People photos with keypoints
• • •

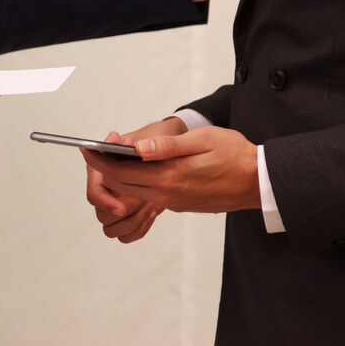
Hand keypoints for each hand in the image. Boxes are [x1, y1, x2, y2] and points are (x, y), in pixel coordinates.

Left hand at [82, 126, 260, 213]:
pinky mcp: (179, 204)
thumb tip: (137, 149)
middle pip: (121, 185)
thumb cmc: (234, 155)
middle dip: (104, 169)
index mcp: (168, 178)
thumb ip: (168, 147)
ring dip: (119, 177)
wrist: (258, 181)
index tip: (86, 148)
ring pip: (134, 192)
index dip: (99, 160)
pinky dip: (137, 183)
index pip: (120, 172)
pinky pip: (150, 195)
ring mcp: (173, 202)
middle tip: (95, 150)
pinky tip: (139, 167)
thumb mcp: (202, 141)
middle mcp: (167, 194)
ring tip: (113, 156)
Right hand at [85, 132, 166, 242]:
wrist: (169, 153)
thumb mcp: (142, 137)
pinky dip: (139, 229)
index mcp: (101, 172)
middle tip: (144, 202)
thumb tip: (111, 139)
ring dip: (133, 221)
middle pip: (102, 215)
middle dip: (124, 212)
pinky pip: (126, 235)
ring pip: (112, 229)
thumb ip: (123, 141)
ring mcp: (115, 205)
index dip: (105, 202)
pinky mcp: (128, 217)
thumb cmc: (153, 143)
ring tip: (151, 206)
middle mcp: (105, 191)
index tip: (121, 207)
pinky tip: (153, 213)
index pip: (94, 194)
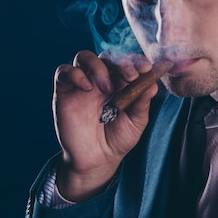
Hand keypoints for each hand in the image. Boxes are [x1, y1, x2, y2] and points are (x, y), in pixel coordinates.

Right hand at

• • •

▸ **What the exercise asks**: All lines from the one containing "ring mcp: (115, 205)" to the last line of the records above, both included, need to be repeated word for word; omit the pictures.

▸ **Response**:
ring mcp: (115, 205)
index dip: (105, 202)
pinky mcp: (128, 217)
thumb cmc: (153, 143)
ring tip: (151, 206)
middle mcp: (105, 191)
index tip: (121, 207)
pinky tip: (153, 213)
index pip: (94, 194)
Hand keypoints for each hand in the image. Boxes are [x1, y1, x2, y2] and points are (x, y), in pixel coordinates.

Right hand at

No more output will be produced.